Duo: Muahahahahaha Pop!

-Duo makes various cap gun sound efects-

Heero: I will destr....

-Duo makes puppy dog eyes at Hee-chan-

Duo: Nooooo ya won't Heeeeeewooo!

-Heero throws his cap gun to Duo, and it hits him in the forehead-

Duo: Owwwwwwwwwwwwwwiiiiieeeeeeee!!!!!!!!! Hee-chan!!!!! That hurt!!!!

Heero: Oh my! Duo, I'm sorry...

Duo: Nani??? Heero.... did you just apologize to me?????

Everyone in the cast room: O_O''

-Duo starts laughing, and picks up the cap gun-

Duo: Muahahahahahha!!!!!! The God Of Death Lives!!!!!!!!

-Duo fires tha cap gun repeatedly, until the room is full of smoke-

Noin and the girls: Duo!!!!

Duo acting innocent: What????

-And shadowy figure dives for Duo grabing the cap gun out of his hands-

Duo: HEY!!!!! That was mine!!!!

Shadowy Figure: Welll toooooooooooo bad! Heh heh heh-heh

Wuffie: Zechs???

Zechs: Well who did you expect?? Santa??? Now you will all become my slaves, and fetch me cheese pizza!! Muahahahahahahahaha *cough cough*

*I.R*

Me: Ok now Quatre, Trowie...

Trowa: Trowa...

Me: Welllll ok then....Trowa, who do.. *ring ring* Just a moment please...

-I awnser the cell phone-

Me, Homer-Simpson-style: Mmmmm Yello???

Sally: Yes this is Sally.... We have a hostage situation here...

Me: Nani???!!!? How did you get this number????

Sally: I got it off of Treize. You said call me, winked and handed him the number...

Me: *laughs half-heartedly* heh heh, oh yeah.... Well we'll be right there!

-I hang up the phone and fill Quatre and Trowie in on the way-

Quatre: What?!!!??? My goodness, thats so awful....

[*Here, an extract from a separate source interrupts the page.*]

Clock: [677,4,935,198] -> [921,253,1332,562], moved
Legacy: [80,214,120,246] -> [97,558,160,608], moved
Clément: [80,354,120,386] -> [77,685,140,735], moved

Trowa: I wonder who it is....

-We enter the cast room and see Zechs holding Duo and Wuffie hostage-

Wuffie: This is unjust!!!!!!! How dare I be a helpless hostage!!!! And with Maxwell of all people!!!

Duo: Awwwwww common Wu-man, ya know ya wuv me!

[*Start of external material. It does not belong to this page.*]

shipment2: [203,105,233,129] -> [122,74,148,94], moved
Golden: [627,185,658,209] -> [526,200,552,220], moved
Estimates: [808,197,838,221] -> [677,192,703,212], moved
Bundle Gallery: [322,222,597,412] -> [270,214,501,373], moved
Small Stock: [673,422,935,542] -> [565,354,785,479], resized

-Zechs pulls on Wuffie's pigtail, and Du-man's braid-

Zechs: Noooo talking! No hostages, that's a bad hostage!!

-Zechs looks in our direction-

Zechs: Did you bring the cheese!?????!!!?

Me: Ummmmmm you want cheese???

Zechs: YES!!!!!! GIMMIE!!!!!!!

-I reach in my pocket and pull out some arosol cheese ((OOC: You know, that cheese that's like whiped cream??...whatever.))-

Me: Here...

-I toss the can to Zechs, and he drops Wuffie, and Du-man's hair.-

Zechs, all triumphant: SUCCESS!!!! BEHOLD THE POWER OF CHEESE!!!!!!!!!! Muahahahahahahaha *cough*

-Everyone sweatdrops massivley-

Quatre: I think the Zewo system made Zechsy go cwazy..

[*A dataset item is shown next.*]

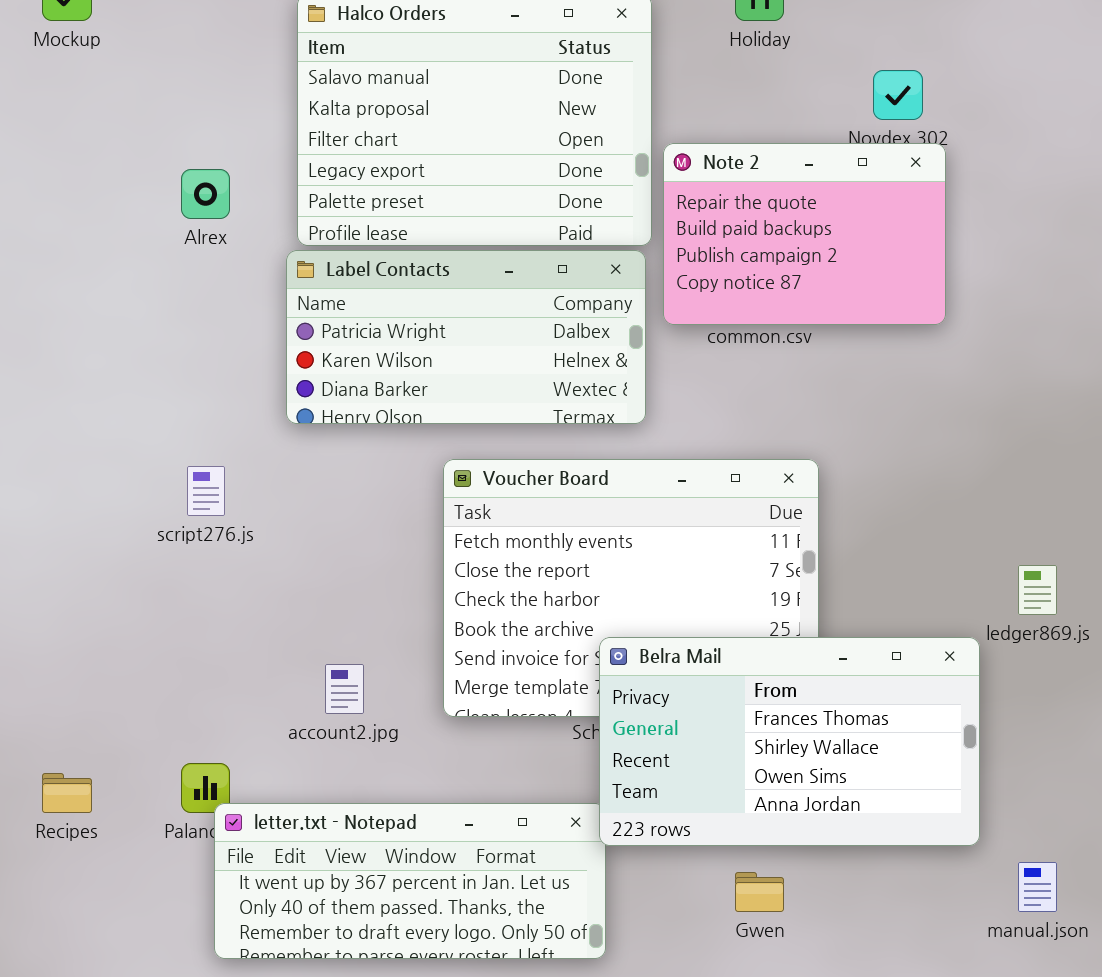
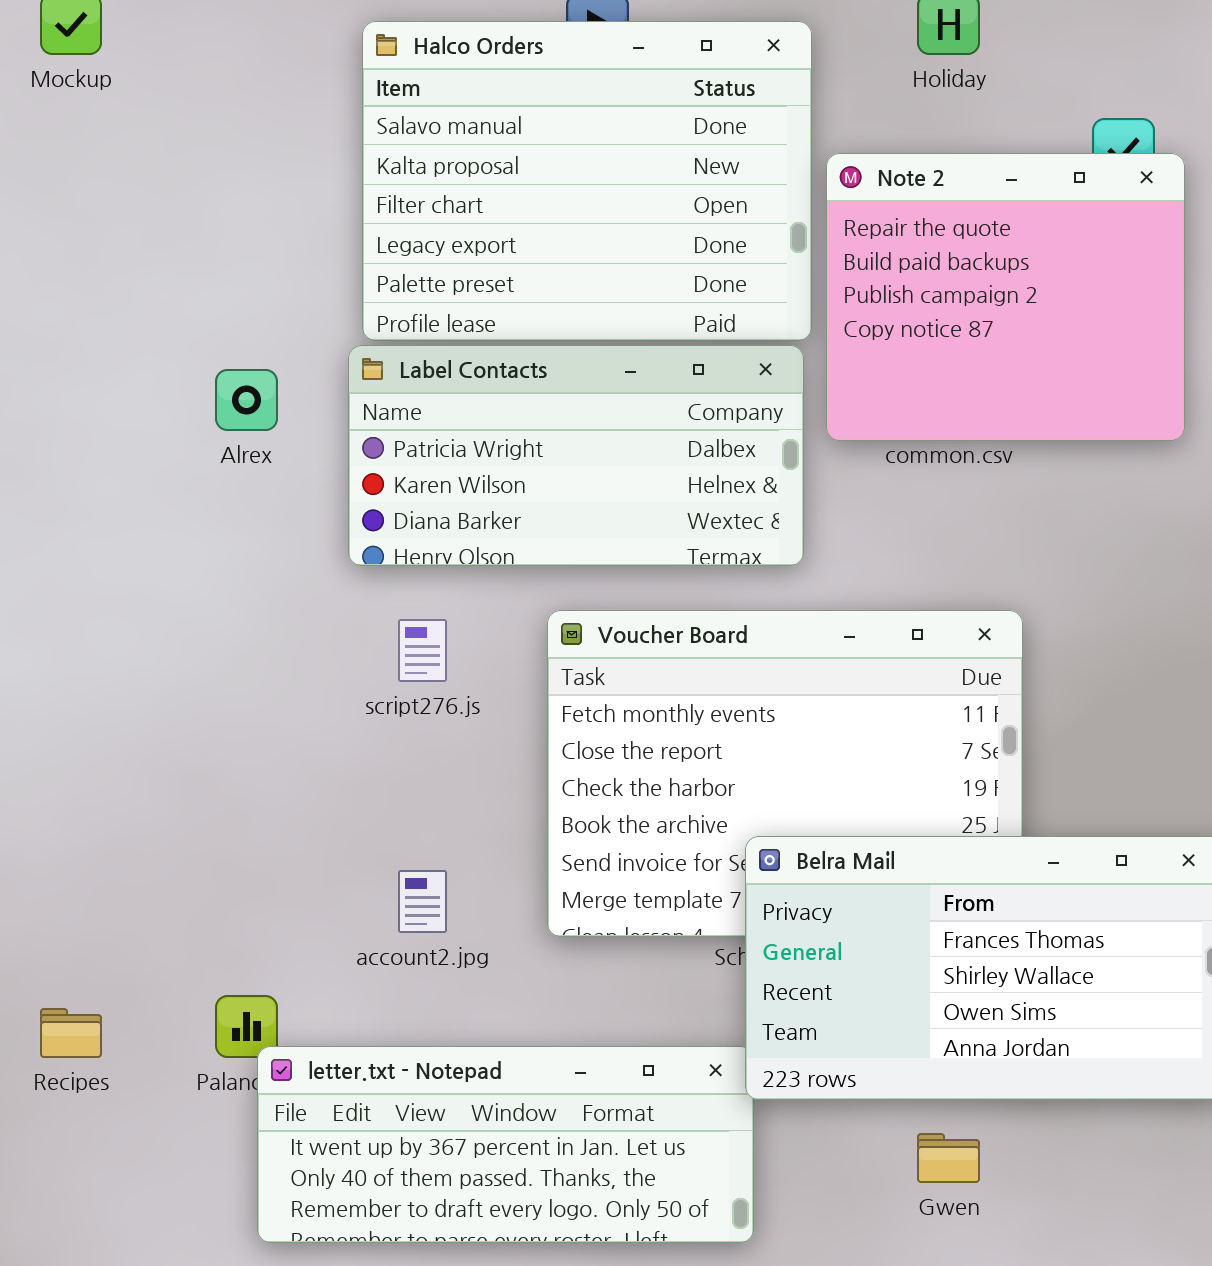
Note 2: [663,143,946,325] -> [826,153,1185,441], resized
Alrex: [181,169,230,219] -> [215,369,278,431], moved
script276.js: [187,466,225,516] -> [398,619,447,682], moved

-Everyone turns to Quatre-

Quatre: What??

Trowa smacking his forehead: .........

_____________________________________________________________________________________


§hini-Ångel: *Blows fanfare* Duh duh duh da da duuuuuuuhhhhh!!! Yay! I managed to finish off this chapter!

Wufei: INJUSTICE!!!!!!!!!!!!!!!!!!!!!!!

§hini-Ångel: What is it this time Wu-man??????!!!

Wufei: How Dare you make the captions say *shudders* wuffie.....

§hini-Ångel: Well.... im not now am I????

Wufei: hmph......weak onna..

Zechs: Ohhhhh and on a side not here...... GIVE ME CHEESE OR DIEEEEEEEEE!!!!!! MUAHAHAHAHAHAHA!!!!

§hini-Ångel: ZECHS!!!!! Don't threaten the readers!!!!!!!!

*Shoves everyone out and lowers to a harsh whisper*

§hini-Ångel: Please help me.... O_O'' Send Zechs your cheese! He'll kill us all!!